Falkirk Community Trust will take people on guided tours of the £5 million sculptures, which are the centrepiece of the Helix redevelopment.

It is hoped that 350,000 visitors will visit the area each year, bringing £1.5 million of extra tourism revenue.

Glasgow artist Scott took inspiration from Scotland’s history of working horses which once pulled barges along the nearby Forth and Clyde Canal when he designed the steel structures.

A new extension linking the canal to the North Sea is expected to open up the inland waterways to more boating traffic in central Scotland.

Scott is also responsible for the Heavy Horse, which overlooks the M8 at Glasgow Business Park, and the Arria statue, which can be seen from the A80 and has been dubbed ‘’the Angel of the Nauld’’.

When construction work finished on the Kelpies, Scott said: ‘’It is almost eight years since I did the first sketches on the kitchen table of my then girlfriend, now wife, in Amsterdam. So to see them completed is both humbling and fantastic.

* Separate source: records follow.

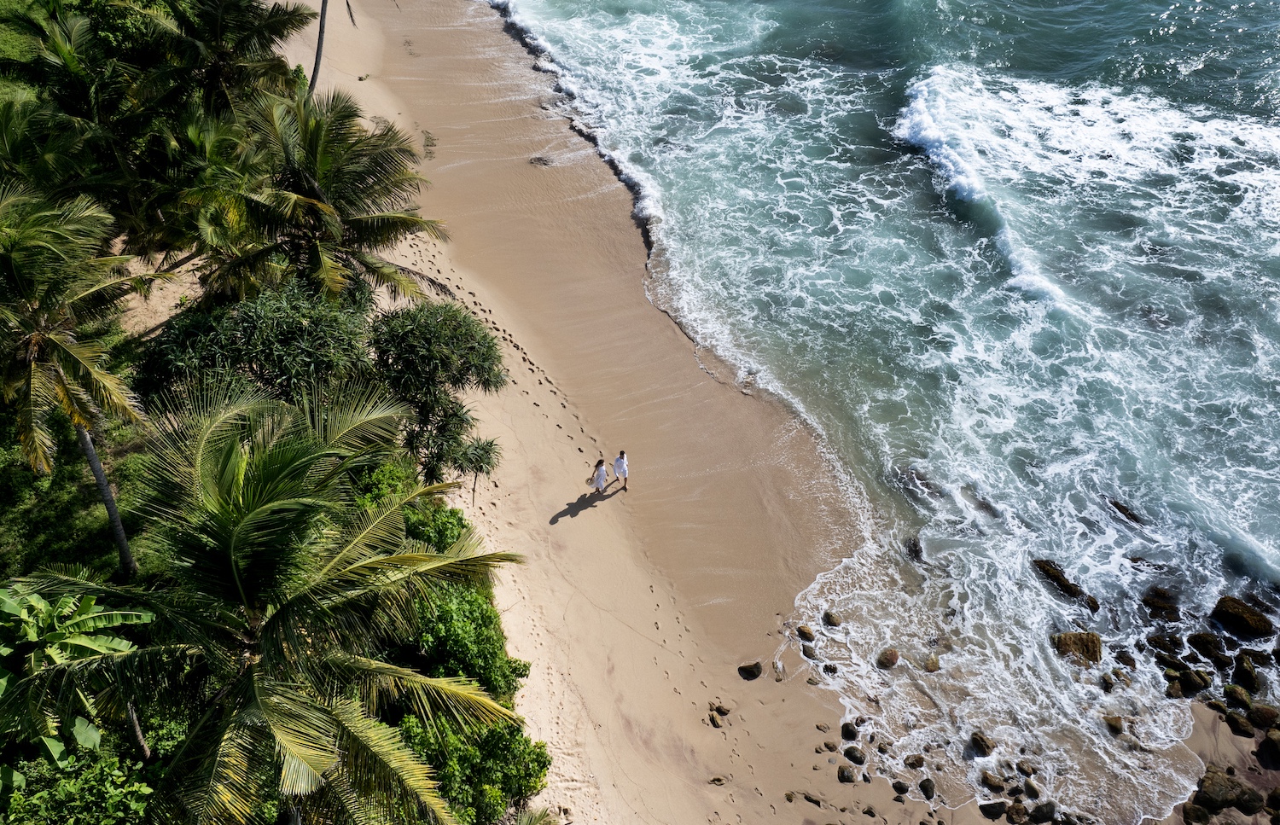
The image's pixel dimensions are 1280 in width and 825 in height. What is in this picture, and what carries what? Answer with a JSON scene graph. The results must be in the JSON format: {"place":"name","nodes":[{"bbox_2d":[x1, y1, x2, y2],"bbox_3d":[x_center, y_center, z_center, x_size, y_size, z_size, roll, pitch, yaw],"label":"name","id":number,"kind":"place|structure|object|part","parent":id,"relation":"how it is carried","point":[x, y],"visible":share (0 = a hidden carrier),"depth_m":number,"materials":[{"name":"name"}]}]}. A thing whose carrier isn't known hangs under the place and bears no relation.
{"place":"outdoors","nodes":[
{"label":"outdoors","id":0,"kind":"place"},
{"bbox_2d":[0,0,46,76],"label":"lawn","id":1,"kind":"structure","parent":0,"point":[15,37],"materials":[{"name":"green plant"}]},
{"bbox_2d":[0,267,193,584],"label":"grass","id":2,"kind":"structure","parent":0,"point":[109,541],"materials":[{"name":"green plant"}]},
{"bbox_2d":[0,180,154,574],"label":"palm tree","id":3,"kind":"object","parent":2,"relation":"on","point":[87,443],"visible":0.99,"depth_m":12.51,"materials":[{"name":"green plant"}]},
{"label":"palm trunk","id":4,"kind":"part","parent":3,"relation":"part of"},
{"bbox_2d":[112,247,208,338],"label":"sand patch","id":5,"kind":"structure","parent":0,"point":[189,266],"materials":[{"name":"beige sand"}]},
{"bbox_2d":[287,1,1201,824],"label":"sand beach","id":6,"kind":"structure","parent":0,"point":[574,622],"materials":[{"name":"beige sand"}]},
{"bbox_2d":[307,0,363,92],"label":"palm tree","id":7,"kind":"object","parent":6,"relation":"on","point":[320,52],"visible":0.8,"depth_m":31.01,"materials":[{"name":"brown"}]},
{"bbox_2d":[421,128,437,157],"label":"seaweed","id":8,"kind":"object","parent":6,"relation":"on","point":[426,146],"visible":0.7,"depth_m":34.21,"materials":[{"name":"green plant"}]},
{"bbox_2d":[529,153,554,167],"bbox_3d":[-3.702,-9.481,33.739,1.156,0.432,1.207,0,40,-1],"label":"rock","id":9,"kind":"object","parent":6,"relation":"on","point":[537,160],"visible":0.88,"depth_m":33.55,"materials":[{"name":"grey stone"}]},
{"bbox_2d":[588,457,608,494],"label":"woman","id":10,"kind":"object","parent":6,"relation":"on","point":[599,485],"visible":0.98,"depth_m":19.42},
{"bbox_2d":[611,448,629,491],"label":"man","id":11,"kind":"object","parent":6,"relation":"on","point":[616,465],"visible":0.99,"depth_m":19.52},
{"bbox_2d":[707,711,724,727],"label":"rock","id":12,"kind":"object","parent":6,"relation":"on","point":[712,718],"visible":0.96,"depth_m":16.32,"materials":[{"name":"stone"}]},
{"bbox_2d":[708,775,727,785],"bbox_3d":[1.368,6.391,15.369,0.349,0.179,0.298,0,40,-1],"label":"rock","id":13,"kind":"object","parent":6,"relation":"on","point":[718,779],"visible":0.96,"depth_m":15.31,"materials":[{"name":"brown stone"}]},
{"bbox_2d":[738,660,763,679],"bbox_3d":[2.148,4.898,16.947,0.473,0.320,0.450,20,44,22],"label":"rock","id":14,"kind":"object","parent":6,"relation":"on","point":[747,669],"visible":0.99,"depth_m":16.85,"materials":[{"name":"stone"}]},
{"bbox_2d":[771,658,785,680],"bbox_3d":[2.660,4.943,16.981,0.335,0.328,0.462,0,40,-1],"label":"rock","id":15,"kind":"object","parent":6,"relation":"on","point":[779,676],"visible":0.97,"depth_m":16.91,"materials":[{"name":"grey stone"}]},
{"bbox_2d":[795,624,815,641],"bbox_3d":[3.352,4.422,17.802,0.393,0.315,0.450,-30,49,-31],"label":"rock","id":16,"kind":"object","parent":6,"relation":"on","point":[801,632],"visible":0.97,"depth_m":17.71,"materials":[{"name":"stone"}]},
{"bbox_2d":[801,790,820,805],"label":"rock","id":17,"kind":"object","parent":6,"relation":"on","point":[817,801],"visible":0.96,"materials":[{"name":"brown stone"}]},
{"bbox_2d":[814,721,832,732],"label":"rock","id":18,"kind":"object","parent":6,"relation":"on","point":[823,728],"visible":0.95,"depth_m":16.17,"materials":[{"name":"brown stone"}]},
{"bbox_2d":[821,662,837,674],"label":"rock","id":19,"kind":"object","parent":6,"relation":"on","point":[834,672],"visible":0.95,"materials":[{"name":"black stone"}]},
{"bbox_2d":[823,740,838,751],"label":"rock","id":20,"kind":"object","parent":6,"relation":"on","point":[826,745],"visible":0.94,"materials":[{"name":"brown stone"}]},
{"bbox_2d":[836,764,856,783],"bbox_3d":[3.685,6.380,15.704,0.390,0.287,0.384,24,46,26],"label":"rock","id":21,"kind":"object","parent":6,"relation":"on","point":[848,779],"visible":0.96,"depth_m":15.62,"materials":[{"name":"grey stone"}]},
{"bbox_2d":[840,721,859,739],"bbox_3d":[3.928,5.861,16.343,0.414,0.338,0.411,27,47,28],"label":"rock","id":22,"kind":"object","parent":6,"relation":"on","point":[848,733],"visible":0.93,"depth_m":16.26,"materials":[{"name":"stone"}]},
{"bbox_2d":[842,745,866,765],"bbox_3d":[3.911,6.158,15.976,0.482,0.309,0.398,27,47,28],"label":"rock","id":23,"kind":"object","parent":6,"relation":"on","point":[853,754],"visible":0.97,"depth_m":15.88,"materials":[{"name":"stone"}]},
{"bbox_2d":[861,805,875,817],"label":"rock","id":24,"kind":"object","parent":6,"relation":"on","point":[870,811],"visible":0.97,"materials":[{"name":"brown stone"}]},
{"bbox_2d":[890,779,910,796],"bbox_3d":[4.683,6.679,15.837,0.387,0.259,0.369,27,47,28],"label":"rock","id":25,"kind":"object","parent":6,"relation":"on","point":[900,789],"visible":0.97,"depth_m":15.75,"materials":[{"name":"grey stone"}]},
{"bbox_2d":[902,754,925,769],"bbox_3d":[4.988,6.316,16.032,0.431,0.287,0.404,26,46,27],"label":"rock","id":26,"kind":"object","parent":6,"relation":"on","point":[917,762],"visible":0.97,"depth_m":15.95,"materials":[{"name":"grey stone"}]},
{"bbox_2d":[917,778,936,798],"bbox_3d":[5.140,6.653,15.739,0.392,0.304,0.386,26,46,27],"label":"rock","id":27,"kind":"object","parent":6,"relation":"on","point":[922,787],"visible":0.97,"depth_m":15.67,"materials":[{"name":"stone"}]},
{"bbox_2d":[979,771,1006,793],"bbox_3d":[6.298,6.532,15.709,0.534,0.337,0.451,30,48,30],"label":"rock","id":28,"kind":"object","parent":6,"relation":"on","point":[992,784],"visible":0.97,"depth_m":15.62,"materials":[{"name":"stone"}]},
{"bbox_2d":[979,800,1006,819],"bbox_3d":[6.182,6.889,15.439,0.483,0.344,0.450,8,41,9],"label":"rock","id":29,"kind":"object","parent":6,"relation":"on","point":[992,806],"visible":0.98,"depth_m":15.34,"materials":[{"name":"grey stone"}]},
{"bbox_2d":[1022,778,1041,797],"bbox_3d":[7.097,6.804,15.963,0.412,0.360,0.451,-21,45,-24],"label":"rock","id":30,"kind":"object","parent":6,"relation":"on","point":[1031,789],"visible":0.95,"depth_m":15.89,"materials":[{"name":"grey stone"}]},
{"bbox_2d":[1029,800,1056,824],"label":"rock","id":31,"kind":"object","parent":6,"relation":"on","point":[1041,809],"visible":0.97,"depth_m":15.28,"materials":[{"name":"grey stone"}]},
{"bbox_2d":[476,0,1279,820],"label":"sea","id":32,"kind":"structure","parent":0,"point":[947,90],"materials":[{"name":"liquid"}]},
{"bbox_2d":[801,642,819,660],"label":"rock","id":33,"kind":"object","parent":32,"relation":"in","point":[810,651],"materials":[{"name":"stone"}]},
{"bbox_2d":[821,610,842,626],"bbox_3d":[3.983,4.243,18.213,0.414,0.339,0.463,-33,50,-33],"label":"rock","id":34,"kind":"object","parent":32,"relation":"in","point":[831,622],"visible":0.98,"depth_m":18.10,"materials":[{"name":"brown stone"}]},
{"bbox_2d":[875,647,900,669],"bbox_3d":[4.865,4.788,17.231,0.558,0.389,0.531,-32,50,-33],"label":"rock","id":35,"kind":"object","parent":32,"relation":"in","point":[890,654],"visible":0.97,"depth_m":17.10,"materials":[{"name":"stone"}]},
{"bbox_2d":[903,536,924,560],"bbox_3d":[6.286,3.174,20.315,0.626,0.538,0.869,8,41,9],"label":"rock","id":36,"kind":"object","parent":32,"relation":"in","point":[915,546],"visible":0.79,"depth_m":20.18,"materials":[{"name":"stone"}]},
{"bbox_2d":[893,465,942,500],"bbox_3d":[6.899,1.758,21.829,1.100,0.705,1.499,-30,49,-31],"label":"rock","id":37,"kind":"object","parent":32,"relation":"in","point":[922,480],"visible":0.67,"depth_m":21.58,"materials":[{"name":"stone"}]},
{"bbox_2d":[922,653,941,672],"bbox_3d":[5.824,5.021,17.670,0.452,0.378,0.500,19,43,21],"label":"rock","id":38,"kind":"object","parent":32,"relation":"in","point":[935,661],"visible":0.94,"depth_m":17.55,"materials":[{"name":"stone"}]},
{"bbox_2d":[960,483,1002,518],"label":"rock","id":39,"kind":"object","parent":32,"relation":"in","point":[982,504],"visible":0.75,"depth_m":21.07,"materials":[{"name":"stone"}]},
{"bbox_2d":[967,731,996,756],"bbox_3d":[6.329,6.090,16.313,0.461,0.389,0.554,-31,49,-31],"label":"rock","id":40,"kind":"object","parent":32,"relation":"in","point":[986,747],"visible":0.98,"depth_m":16.20,"materials":[{"name":"brown stone"}]},
{"bbox_2d":[1014,759,1037,775],"bbox_3d":[6.987,6.422,15.992,0.384,0.297,0.410,-32,50,-33],"label":"rock","id":41,"kind":"object","parent":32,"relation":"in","point":[1019,765],"visible":0.96,"depth_m":15.91,"materials":[{"name":"stone"}]},
{"bbox_2d":[1032,558,1087,601],"bbox_3d":[9.138,3.668,19.277,0.783,0.662,1.332,-25,46,-27],"label":"rock","id":42,"kind":"object","parent":32,"relation":"in","point":[1058,575],"visible":0.79,"depth_m":19.10,"materials":[{"name":"stone"}]},
{"bbox_2d":[1052,631,1104,665],"bbox_3d":[8.938,4.773,17.964,1.038,0.629,0.984,14,42,15],"label":"rock","id":43,"kind":"object","parent":32,"relation":"in","point":[1088,652],"visible":0.86,"depth_m":17.76,"materials":[{"name":"brown stone"}]},
{"bbox_2d":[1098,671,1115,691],"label":"rock","id":44,"kind":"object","parent":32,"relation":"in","point":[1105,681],"visible":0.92,"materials":[{"name":"brown stone"}]},
{"bbox_2d":[1102,713,1125,734],"bbox_3d":[8.989,5.870,16.711,0.457,0.355,0.460,22,45,24],"label":"rock","id":45,"kind":"object","parent":32,"relation":"in","point":[1115,720],"visible":0.96,"depth_m":16.62,"materials":[{"name":"stone"}]},
{"bbox_2d":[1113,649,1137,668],"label":"rock","id":46,"kind":"object","parent":32,"relation":"in","point":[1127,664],"visible":0.94,"depth_m":17.57,"materials":[{"name":"stone"}]},
{"bbox_2d":[1108,498,1146,525],"bbox_3d":[11.436,2.446,20.785,0.650,0.525,1.072,-25,46,-27],"label":"rock","id":47,"kind":"object","parent":32,"relation":"in","point":[1115,504],"visible":0.79,"depth_m":20.63,"materials":[{"name":"stone"}]},
{"bbox_2d":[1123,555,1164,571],"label":"rock","id":48,"kind":"object","parent":32,"relation":"in","point":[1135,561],"visible":0.8,"depth_m":19.01,"materials":[{"name":"grey stone"}]},
{"bbox_2d":[1140,586,1181,621],"bbox_3d":[10.995,4.099,18.675,0.888,0.668,0.848,26,46,27],"label":"rock","id":49,"kind":"object","parent":32,"relation":"in","point":[1154,602],"visible":0.91,"depth_m":18.49,"materials":[{"name":"brown stone"}]},
{"bbox_2d":[1146,632,1185,656],"bbox_3d":[10.616,4.677,17.857,0.693,0.513,0.662,33,50,32],"label":"rock","id":50,"kind":"object","parent":32,"relation":"in","point":[1157,644],"visible":0.94,"depth_m":17.70,"materials":[{"name":"stone"}]},
{"bbox_2d":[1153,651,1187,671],"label":"rock","id":51,"kind":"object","parent":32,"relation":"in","point":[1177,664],"visible":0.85,"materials":[{"name":"black stone"}]},
{"bbox_2d":[1173,667,1209,697],"bbox_3d":[10.506,5.149,16.913,0.630,0.538,0.615,29,48,29],"label":"rock","id":52,"kind":"object","parent":32,"relation":"in","point":[1192,683],"visible":0.91,"depth_m":16.78,"materials":[{"name":"stone"}]},
{"bbox_2d":[1186,631,1226,658],"bbox_3d":[11.402,4.657,17.737,0.735,0.544,0.686,20,44,22],"label":"rock","id":53,"kind":"object","parent":32,"relation":"in","point":[1199,639],"visible":0.96,"depth_m":17.60,"materials":[{"name":"stone"}]},
{"bbox_2d":[1210,595,1274,639],"bbox_3d":[12.368,4.255,18.132,0.982,0.731,1.206,-32,50,-32],"label":"rock","id":54,"kind":"object","parent":32,"relation":"in","point":[1234,617],"visible":0.97,"depth_m":17.88,"materials":[{"name":"stone"}]},
{"bbox_2d":[1231,651,1259,691],"bbox_3d":[11.896,5.097,17.335,0.564,0.651,0.687,17,43,19],"label":"rock","id":55,"kind":"object","parent":32,"relation":"in","point":[1246,669],"visible":0.95,"depth_m":17.21,"materials":[{"name":"stone"}]},
{"label":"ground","id":56,"kind":"structure","parent":0},
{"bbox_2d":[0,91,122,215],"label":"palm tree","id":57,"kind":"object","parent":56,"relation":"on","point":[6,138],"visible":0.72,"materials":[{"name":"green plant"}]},
{"bbox_2d":[0,579,148,767],"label":"banana plant","id":58,"kind":"object","parent":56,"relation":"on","point":[114,642],"visible":0.91,"depth_m":9.42,"materials":[{"name":"green plant"}]},
{"bbox_2d":[0,748,152,824],"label":"shrub","id":59,"kind":"object","parent":56,"relation":"on","point":[72,787],"visible":0.81,"depth_m":9.81,"materials":[{"name":"green plant"}]},
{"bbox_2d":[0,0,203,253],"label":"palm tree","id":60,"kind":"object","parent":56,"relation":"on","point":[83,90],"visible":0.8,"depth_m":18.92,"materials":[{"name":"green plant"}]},
{"bbox_2d":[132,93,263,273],"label":"palm tree","id":61,"kind":"object","parent":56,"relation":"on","point":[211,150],"visible":0.67,"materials":[{"name":"plant"}]},
{"bbox_2d":[124,0,313,111],"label":"palm tree","id":62,"kind":"object","parent":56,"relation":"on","point":[265,26],"visible":0.81,"depth_m":22.47,"materials":[{"name":"green plant"}]},
{"bbox_2d":[142,282,380,412],"bbox_3d":[-6.457,-0.612,15.802,3.928,3.750,3.728,0,40,-1],"label":"tree","id":63,"kind":"object","parent":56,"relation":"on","point":[290,322],"visible":0.72,"depth_m":14.65,"materials":[{"name":"green plant"}]},
{"bbox_2d":[5,382,531,824],"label":"palm tree","id":64,"kind":"object","parent":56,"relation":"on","point":[362,566],"visible":1,"depth_m":8.56,"materials":[{"name":"plant"}]},
{"bbox_2d":[184,83,450,309],"bbox_3d":[-6.468,-3.270,18.239,5.425,7.117,5.365,0,40,-1],"label":"palm tree","id":65,"kind":"object","parent":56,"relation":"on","point":[315,205],"visible":0.93,"depth_m":16.93,"materials":[{"name":"plant"}]},
{"bbox_2d":[350,459,419,514],"bbox_3d":[-4.742,1.487,15.875,1.651,1.440,2.458,0,40,-1],"label":"shrub","id":66,"kind":"object","parent":56,"relation":"on","point":[393,477],"visible":0.41,"depth_m":15.51,"materials":[{"name":"green plant"}]},
{"bbox_2d":[399,497,469,554],"bbox_3d":[-3.899,2.273,16.270,1.787,1.513,2.453,0,40,-1],"label":"shrub","id":67,"kind":"object","parent":56,"relation":"on","point":[443,519],"visible":0.43,"depth_m":15.85,"materials":[{"name":"green plant"}]},
{"bbox_2d":[366,302,507,492],"bbox_3d":[-4.042,-0.139,17.211,3.269,4.209,3.484,0,40,-1],"label":"tree","id":68,"kind":"object","parent":56,"relation":"on","point":[436,340],"visible":0.89,"depth_m":16.38,"materials":[{"name":"green plant"}]},
{"bbox_2d":[401,579,527,700],"bbox_3d":[-3.027,3.510,14.024,2.303,2.112,3.481,0,40,-1],"label":"shrub","id":69,"kind":"object","parent":56,"relation":"on","point":[453,605],"visible":0.53,"depth_m":13.45,"materials":[{"name":"green plant"}]},
{"bbox_2d":[394,709,552,824],"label":"shrub","id":70,"kind":"object","parent":56,"relation":"on","point":[505,742],"visible":0.67,"depth_m":12.64,"materials":[{"name":"green plant"}]},
{"bbox_2d":[445,434,501,505],"bbox_3d":[-3.205,1.303,17.666,1.217,1.972,1.340,0,40,-1],"label":"tree","id":71,"kind":"object","parent":56,"relation":"on","point":[480,468],"visible":0.81,"depth_m":17.32,"materials":[{"name":"green plant"}]},
{"bbox_2d":[1005,801,1029,824],"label":"rock","id":72,"kind":"object","parent":56,"relation":"on","point":[1014,806],"visible":0.98,"depth_m":15.23,"materials":[{"name":"stone"}]},
{"bbox_2d":[1181,802,1210,824],"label":"rock","id":73,"kind":"object","parent":56,"relation":"on","point":[1189,809],"visible":0.96,"depth_m":15.35,"materials":[{"name":"stone"}]},
{"bbox_2d":[1192,768,1259,812],"bbox_3d":[10.287,6.604,15.595,0.981,0.594,0.870,0,40,-1],"label":"rock","id":74,"kind":"object","parent":56,"relation":"on","point":[1214,789],"visible":0.92,"depth_m":15.41,"materials":[{"name":"brown stone"}]},
{"bbox_2d":[1222,683,1252,711],"bbox_3d":[11.518,5.464,16.997,0.552,0.476,0.536,28,47,29],"label":"rock","id":75,"kind":"object","parent":56,"relation":"on","point":[1246,703],"visible":0.92,"depth_m":16.88,"materials":[{"name":"stone"}]},
{"bbox_2d":[1223,708,1253,736],"bbox_3d":[11.146,5.745,16.461,0.524,0.421,0.497,23,45,24],"label":"rock","id":76,"kind":"object","parent":56,"relation":"on","point":[1231,715],"visible":0.94,"depth_m":16.35,"materials":[{"name":"stone"}]},
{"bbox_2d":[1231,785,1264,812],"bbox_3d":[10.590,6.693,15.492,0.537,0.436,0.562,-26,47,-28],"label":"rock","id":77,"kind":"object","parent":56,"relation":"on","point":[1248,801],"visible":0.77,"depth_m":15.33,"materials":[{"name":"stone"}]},
{"bbox_2d":[1247,703,1279,727],"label":"rock","id":78,"kind":"object","parent":56,"relation":"on","point":[1264,715],"visible":0.94,"depth_m":16.53,"materials":[{"name":"stone"}]},
{"bbox_2d":[1256,727,1279,764],"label":"rock","id":79,"kind":"object","parent":56,"relation":"on","point":[1271,737],"visible":0.98,"depth_m":15.91,"materials":[{"name":"stone"}]},
{"bbox_2d":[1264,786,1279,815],"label":"rock","id":80,"kind":"object","parent":56,"relation":"on","point":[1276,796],"visible":0.97,"depth_m":15.42,"materials":[{"name":"stone"}]}
]}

‘’I have always been fascinated with horses and the heavy horse was at one time the driving force in industry until after the industrial revolution.’’

The Kelpies have attracted international attention with two 15ft scale models of the horses displayed in New York along with a time-lapse video of the construction.

A light show last week helped unveil the finished work. The sculptures were brought to life with a pyrotechnic display involving fire and music.